YOUR OBJECTIVE
Each entry below should be restated word for word, without any picture it contains.

LISTED ENTRIES
=-=-=
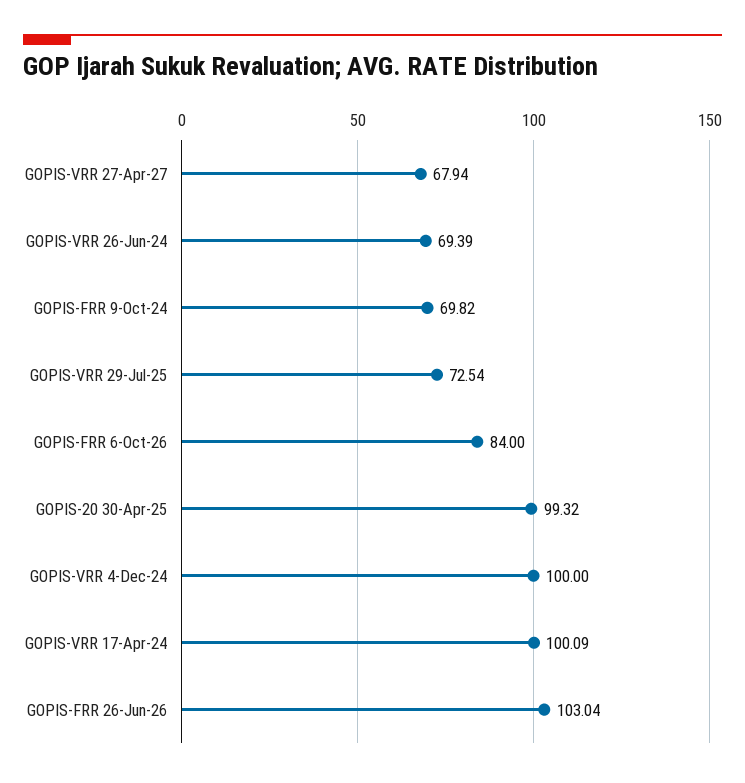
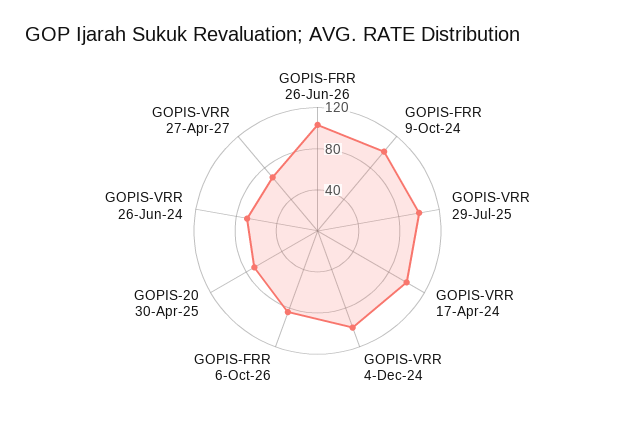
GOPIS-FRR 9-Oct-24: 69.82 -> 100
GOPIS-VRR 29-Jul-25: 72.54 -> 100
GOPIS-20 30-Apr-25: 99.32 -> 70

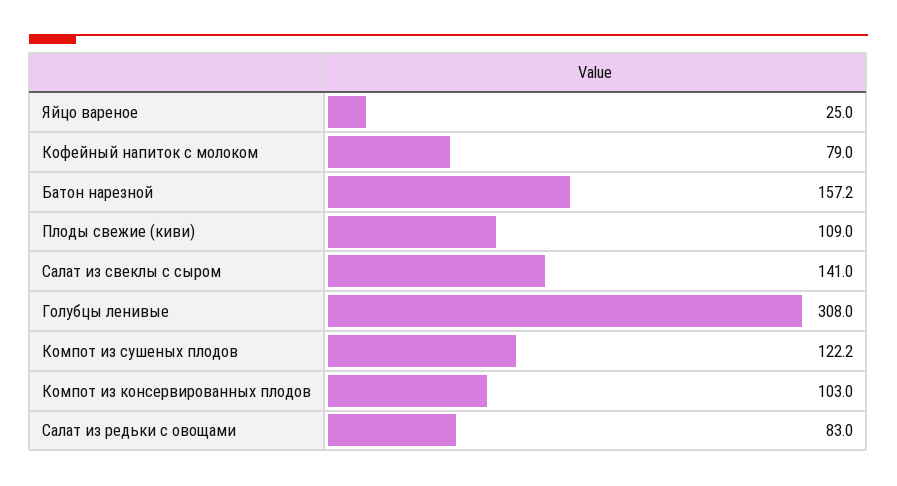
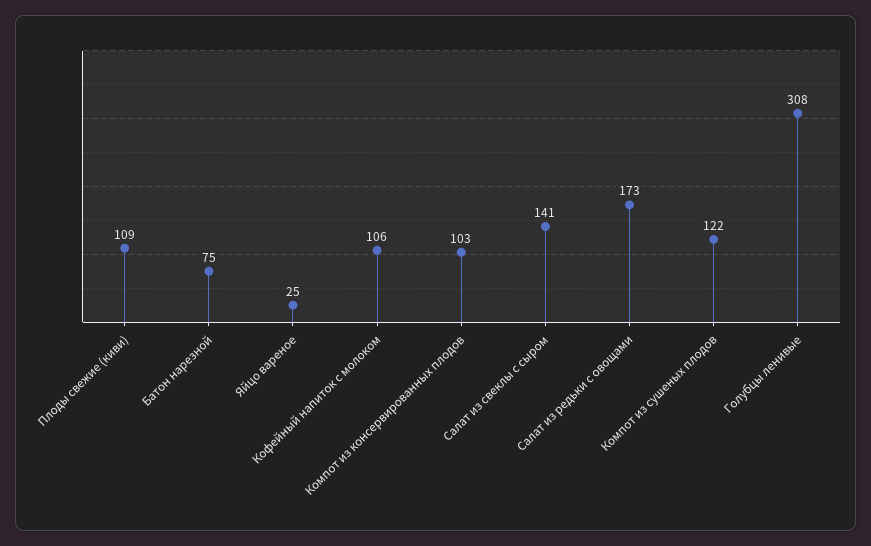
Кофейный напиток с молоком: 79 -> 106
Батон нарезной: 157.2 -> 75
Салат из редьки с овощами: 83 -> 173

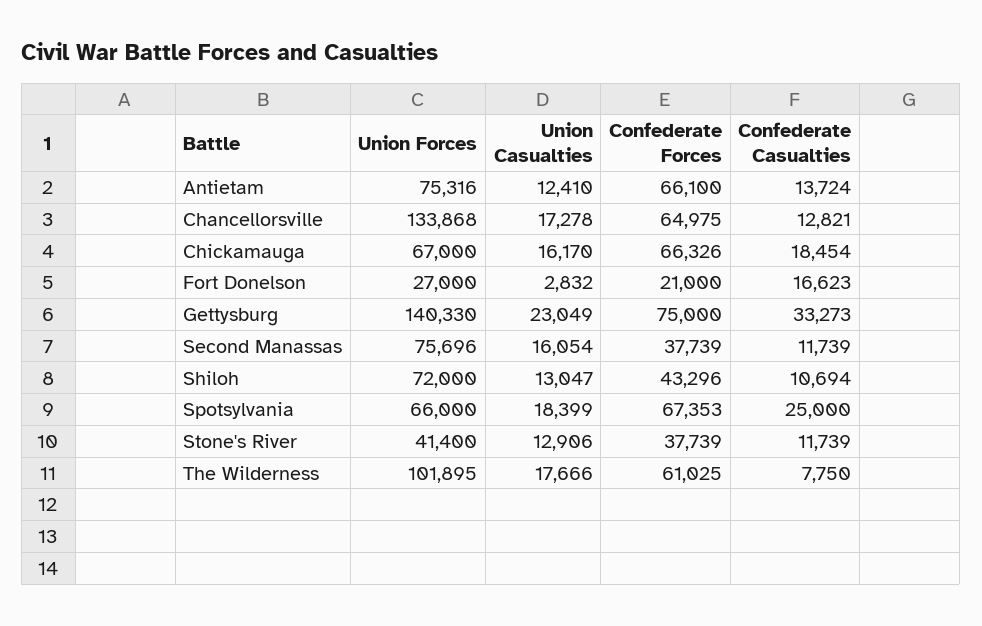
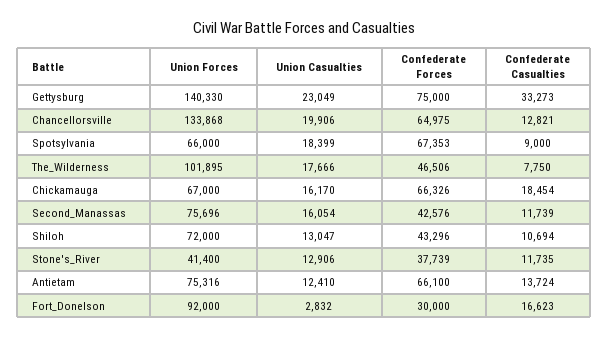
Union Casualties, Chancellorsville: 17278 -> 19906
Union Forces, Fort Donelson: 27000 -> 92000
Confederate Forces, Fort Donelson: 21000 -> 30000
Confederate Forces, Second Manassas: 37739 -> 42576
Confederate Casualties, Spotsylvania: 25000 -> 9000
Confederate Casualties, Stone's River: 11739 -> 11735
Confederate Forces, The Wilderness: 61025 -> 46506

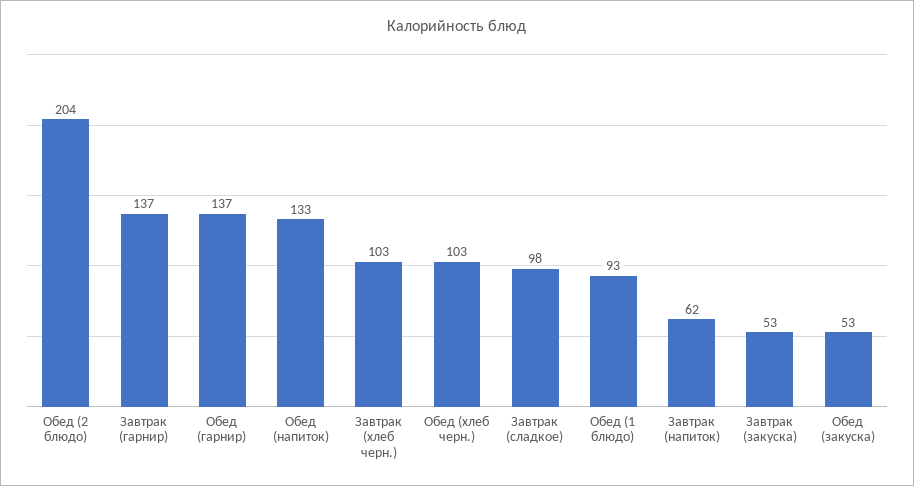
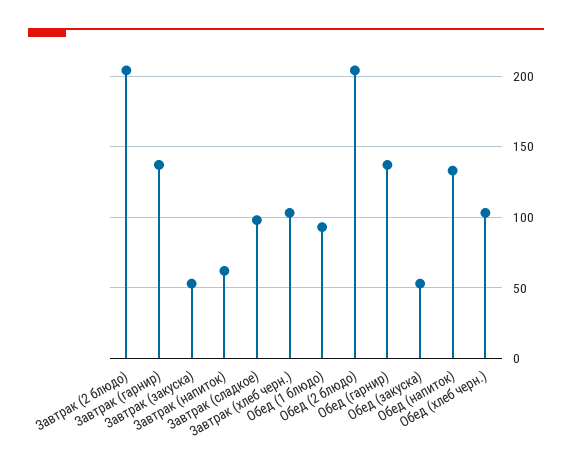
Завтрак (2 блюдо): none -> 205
=-=-=
SOLUTION
GOPIS-FRR 9-Oct-24: 69.82 -> 100
GOPIS-VRR 29-Jul-25: 72.54 -> 100
GOPIS-20 30-Apr-25: 99.32 -> 70

Кофейный напиток с молоком: 79 -> 106
Батон нарезной: 157.2 -> 75
Салат из редьки с овощами: 83 -> 173

Union Casualties, Chancellorsville: 17278 -> 19906
Union Forces, Fort Donelson: 27000 -> 92000
Confederate Forces, Fort Donelson: 21000 -> 30000
Confederate Forces, Second Manassas: 37739 -> 42576
Confederate Casualties, Spotsylvania: 25000 -> 9000
Confederate Casualties, Stone's River: 11739 -> 11735
Confederate Forces, The Wilderness: 61025 -> 46506

Завтрак (2 блюдо): none -> 205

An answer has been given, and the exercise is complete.